As my review of the GeForce 9800 GTX was just being published for the April 1st launch, there were already rumors circulating about a mystery "GeForce 9900" video card. At first, I found myself just a little irritated at the prospect of working on one major GeForce product launch while another was right around the corner. For most of early May there was a strong buzz around the coming product line, but it wasn't until I attended NVIDIA Editors Day 2008 that it was all laid out in front of me. Once I witnessed first-hand how the new GT200 GPU transcoded video at speeds I never imagined (and I transcode DVD publications often) it began to make sense. Further enforcing my interest in NVIDIA's latest technology was information about CUDA that would enable me to actually leverage GeForce products into commercial environments for the purpose of increase productivity. Not only was the GT200 changing the way we will perceive a video card, but it was evident that the term "display adapter" may no longer apply.
Before I share anymore information on the new architecture and the advanced technology it utilizes, I will answer the fundamental question: why now? To understand the answer, you must first accept how the industry works and that when there's a development break-through it may not always be scheduled on a calendar. Most people don't realize that it takes between 1-2 years (according to NVIDIA sources) to produce a stable graphics processor architecture. In fact, you might consider the development timeline a lot like a chess game because of constant trail and error turn-taking. So when NVIDIA finalizes a newly engineered design and makes it retail-ready, the company personnel go from a year-long yellow light to a full-blown green. So when a 1-2 year long development successfully completes with amazing results, you can understand the urgency of getting their bleeding-edge technology to market.
GT200 GPU: So What's New?
GeForce GT200 GPUs (presently the backbone of both the GTX 260 and GTX 280 products) are massively multithreaded, many-core, visual computing processors that incorporate both a second-generation unified graphics architecture and an enhanced high-performance, parallel-computing architecture. Two over-arching themes drove GeForce GT200 architectural design and are represented by two key phrases: "Beyond Gaming" and "Gaming Beyond." You may have caught this emphasis when I gave my report on NVIDIA's Editors Day 2008.
"Beyond Gaming" means the GPU has finally evolved beyond being used primarily for 3D games and driving standard PC display capabilities. This is what I was referring to when I said that calling the GTX 280 a display adapter was now inappropriate. You're going to see this be commonplace more and more often, because GPUs are accelerating non-gaming, computationally-intensive applications for both professionals and consumers. "Gaming Beyond" means that the GeForce GT200 GPUs will also enable amazing new gaming effects and dynamic realism, delivering much higher levels of scene and character detail, more natural character motion, and very accurate and convincing physics effects. The GeForce GT200 GPUs are designed to be fully compliant with Microsoft DirectX 10 and Open GL 2.1.
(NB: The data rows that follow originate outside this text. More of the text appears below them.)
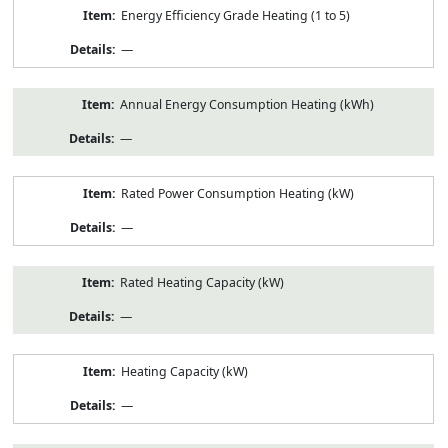
Energy Efficiency Grade Heating (1 to 5)
—
Annual Energy Consumption Heating (kWh)
—
Rated Power Consumption Heating (kW)
—
Rated Heating Capacity (kW)
—
Heating Capacity (kW)
—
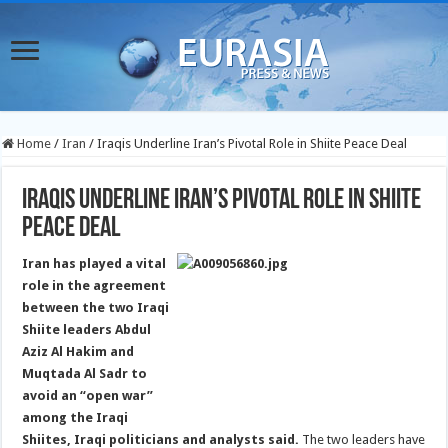
Home
/
Iran
/
Iraqis Underline Iran’s Pivotal Role in Shiite Peace Deal
Iraqis Underline Iran’s Pivotal Role in Shiite
Peace Deal
Iran has played a vital
role in the agreement
between the two Iraqi
Shiite leaders Abdul
Aziz Al Hakim and
Muqtada Al Sadr to
avoid an “open war”
among the Iraqi
Shiites, Iraqi politicians and analysts said.
The two leaders have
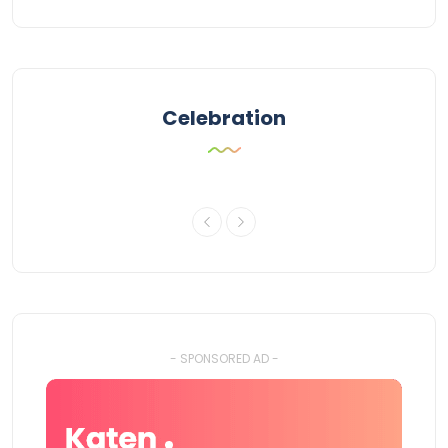
Celebration
- SPONSORED AD -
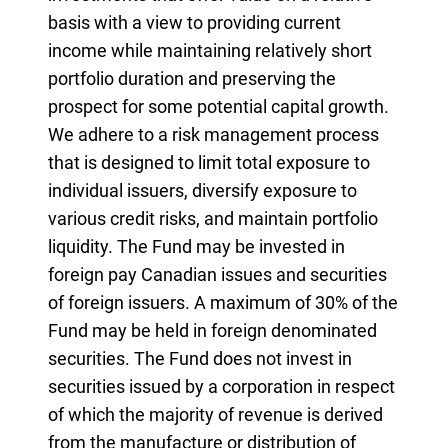
basis with a view to providing current
income while maintaining relatively short
portfolio duration and preserving the
prospect for some potential capital growth.
We adhere to a risk management process
that is designed to limit total exposure to
individual issuers, diversify exposure to
various credit risks, and maintain portfolio
liquidity. The Fund may be invested in
foreign pay Canadian issues and securities
of foreign issuers. A maximum of 30% of the
Fund may be held in foreign denominated
securities. The Fund does not invest in
securities issued by a corporation in respect
of which the majority of revenue is derived
from the manufacture or distribution of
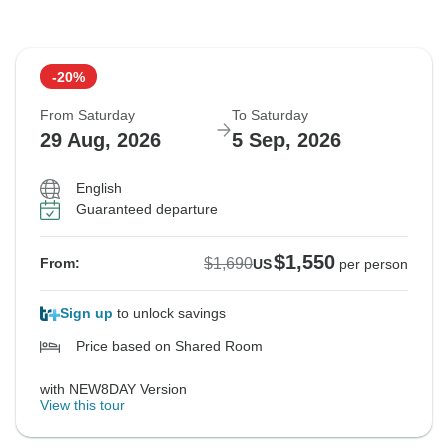
-20%
From Saturday
To Saturday
29 Aug, 2026
5 Sep, 2026
English
Guaranteed departure
$1,550
$1,690
From:
US
per person
Sign up
to unlock savings
Price based on Shared Room
with NEW8DAY Version
View this tour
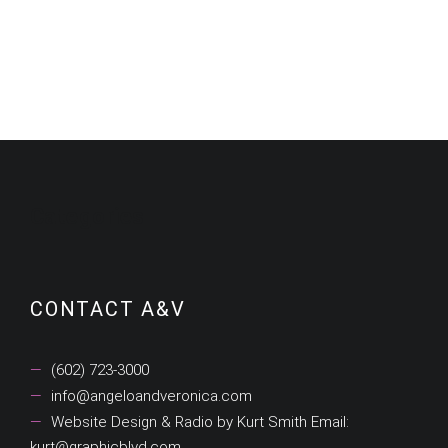
$19.99.
$12.99.
$19.99.
$12.99.
Categories
CONTACT A&V
(602) 723-3000
info@angeloandveronica.com
Website Design & Radio by Kurt Smith Email:
kurt@graphicblvd.com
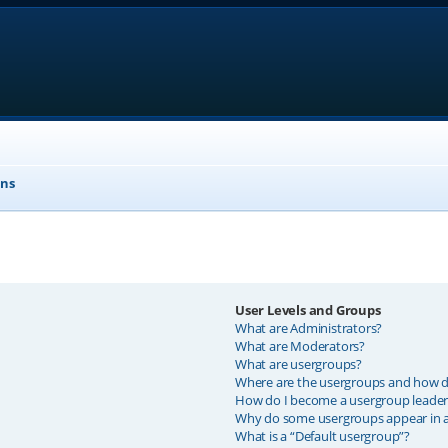
ons
User Levels and Groups
What are Administrators?
What are Moderators?
What are usergroups?
Where are the usergroups and how do
How do I become a usergroup leader
Why do some usergroups appear in a 
What is a “Default usergroup”?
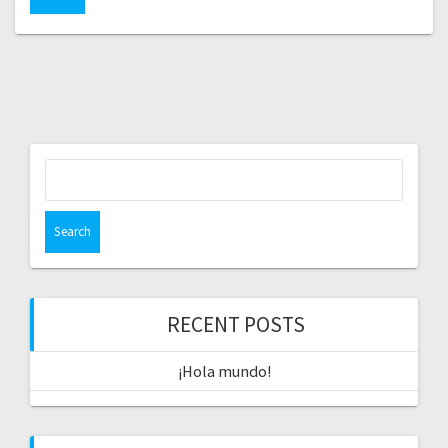
Search
for:
RECENT POSTS
¡Hola mundo!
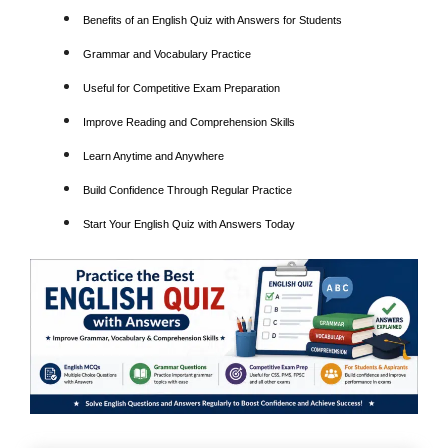
Benefits of an English Quiz with Answers for Students
Grammar and Vocabulary Practice
Useful for Competitive Exam Preparation
Improve Reading and Comprehension Skills
Learn Anytime and Anywhere
Build Confidence Through Regular Practice
Start Your English Quiz with Answers Today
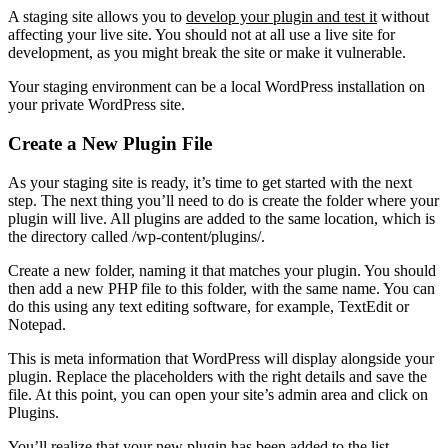
A staging site allows you to
develop your plugin and test it
without
affecting your live site. You should not at all use a live site for
development, as you might break the site or make it vulnerable.
Your staging environment can be a local WordPress installation on
your private WordPress site.
Create a New Plugin File
As your staging site is ready, it’s time to get started with the next
step. The next thing you’ll need to do is create the folder where your
plugin will live. All plugins are added to the same location, which is
the directory called /wp-content/plugins/.
Create a new folder, naming it that matches your plugin. You should
then add a new PHP file to this folder, with the same name. You can
do this using any text editing software, for example, TextEdit or
Notepad.
This is meta information that WordPress will display alongside your
plugin. Replace the placeholders with the right details and save the
file. At this point, you can open your site’s admin area and click on
Plugins.
You’ll realize that your new plugin has been added to the list.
NVIDIA's second generation unified visual computing architecture as embodied in the new GeForce GTX 200 GPUs is a significant evolution over the original unified architecture of GeForce 8 and 9 series GPUs. Numerous extensions and functional enhancements to the architecture permit a performance increase averaging 1.5× the prior architecture. Improvements in sheer processing power combined with improved architectural efficiency allow amazing speedups in gaming, visual computing, and high-end computation.